**WHAT YOU NEED TO DO**
Only the lines from the start of the entries through the line with "camera: 10 degrees left, 5 degrees up" should be returned, each exactly as it stands, and no pictures.

[Object correspondence data]
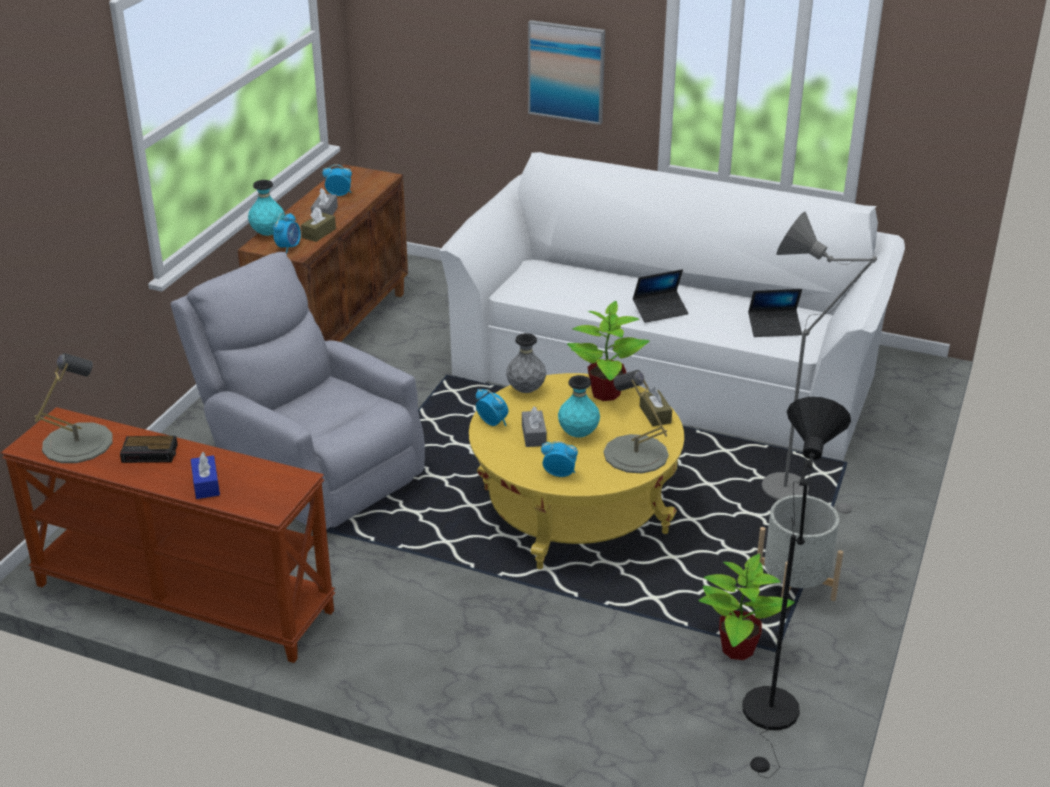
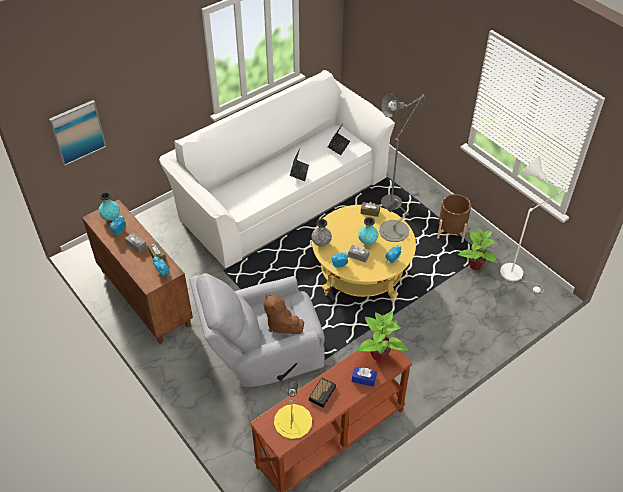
camera: 60 degrees left, 15 degrees up
grey table lamp [34,353,113,463] -> yellow table lamp [274,381,312,439]
turquoise vase [248,180,285,236] -> turquoise vase moved to [99,192,120,221]
picture [528,20,605,125] -> picture moved to [49,100,106,166]
potted plant [567,301,649,401] -> potted plant moved to [357,311,408,362]
black floor lamp [742,397,851,778] -> white floor lamp [500,156,568,293]
grey planter [757,495,843,601] -> brown planter [437,194,471,243]
none -> brown plush toy [264,294,304,334]

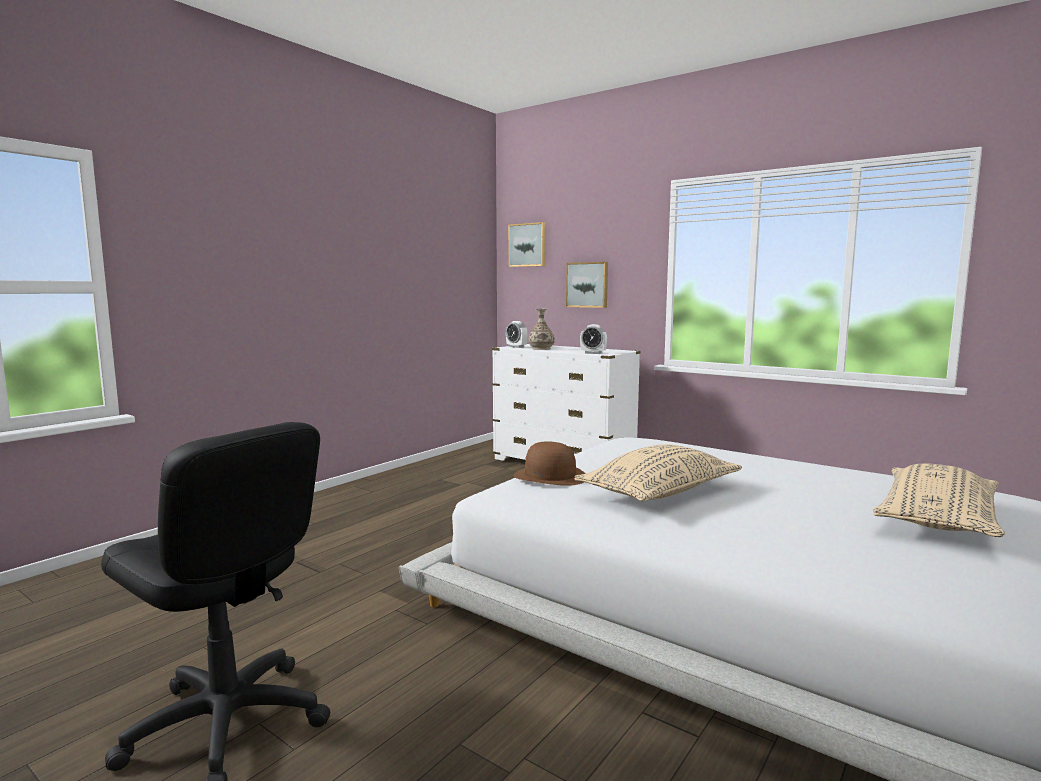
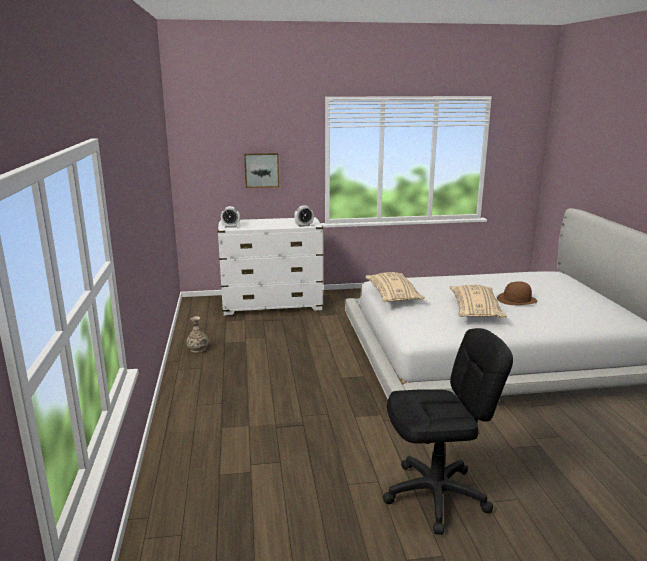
camera: 45 degrees left, 10 degrees up
picture [508,222,546,267] -> none
brown hat [513,441,586,486] -> brown hat moved to [497,281,538,305]
vase [528,309,555,350] -> vase moved to [186,316,209,353]
beige pillow [873,463,1005,537] -> beige pillow moved to [365,272,425,302]

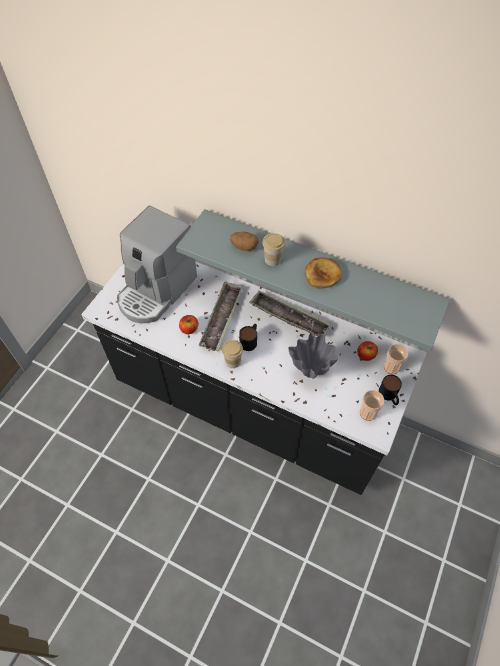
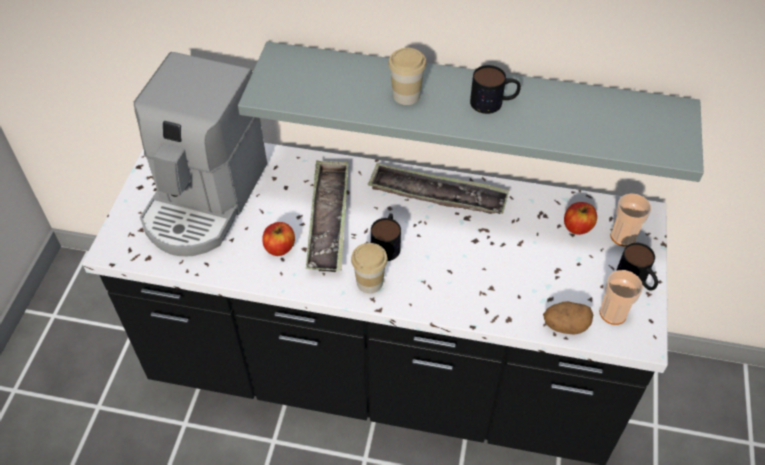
camera: 15 degrees left, 5 degrees down
potato [230,232,259,251] -> potato moved to [543,301,593,335]
grey vase [288,333,338,379] -> none
bread [305,258,342,289] -> mug [470,65,521,114]

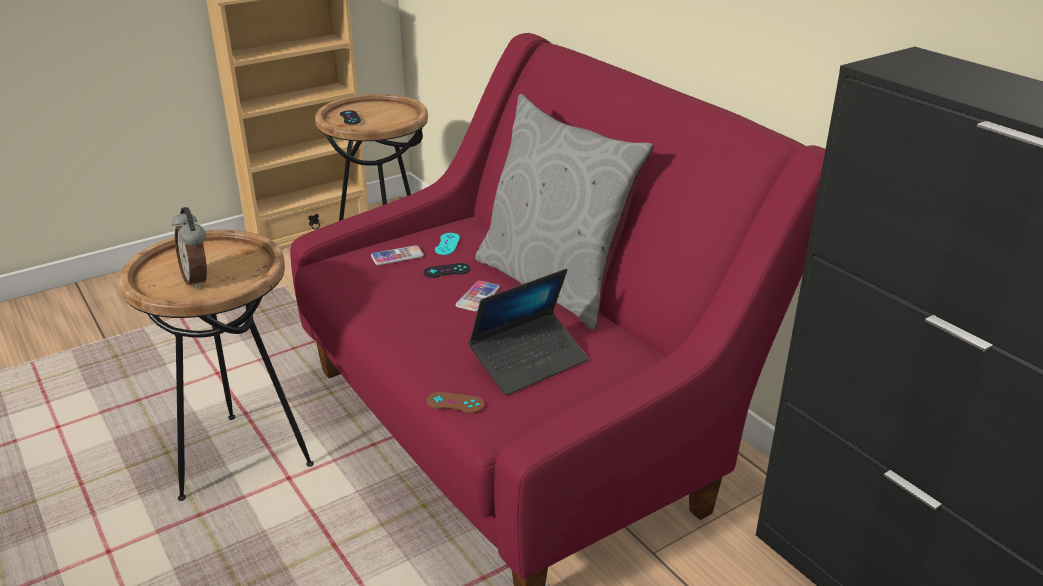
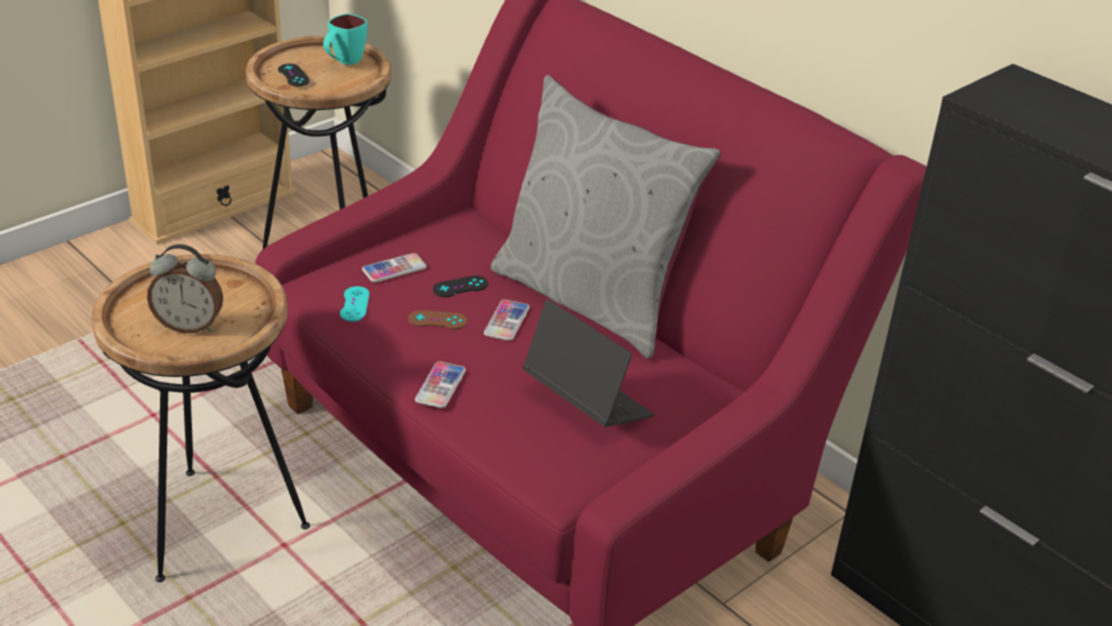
camera: 10 degrees left, 5 degrees up
alarm clock [171,207,207,289] -> alarm clock turned 45 degrees counterclockwise [147,244,223,333]
brown game controller [426,392,485,413] -> brown game controller moved to [408,310,467,330]
turquoise game controller [435,233,460,255] -> turquoise game controller moved to [340,286,370,322]
laptop [468,269,589,396] -> laptop turned 90 degrees counterclockwise [523,299,654,427]
none -> turquoise mug [323,14,367,65]
none -> phone [415,361,466,408]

**WRITTEN ANSWER**
camera: 60 degrees left, 15 degrees up
grey table lamp [34,353,113,463] -> yellow table lamp [274,381,312,439]
turquoise vase [248,180,285,236] -> turquoise vase moved to [99,192,120,221]
picture [528,20,605,125] -> picture moved to [49,100,106,166]
potted plant [567,301,649,401] -> potted plant moved to [357,311,408,362]
black floor lamp [742,397,851,778] -> white floor lamp [500,156,568,293]
grey planter [757,495,843,601] -> brown planter [437,194,471,243]
none -> brown plush toy [264,294,304,334]

camera: 45 degrees left, 10 degrees up
picture [508,222,546,267] -> none
brown hat [513,441,586,486] -> brown hat moved to [497,281,538,305]
vase [528,309,555,350] -> vase moved to [186,316,209,353]
beige pillow [873,463,1005,537] -> beige pillow moved to [365,272,425,302]

camera: 15 degrees left, 5 degrees down
potato [230,232,259,251] -> potato moved to [543,301,593,335]
grey vase [288,333,338,379] -> none
bread [305,258,342,289] -> mug [470,65,521,114]

camera: 10 degrees left, 5 degrees up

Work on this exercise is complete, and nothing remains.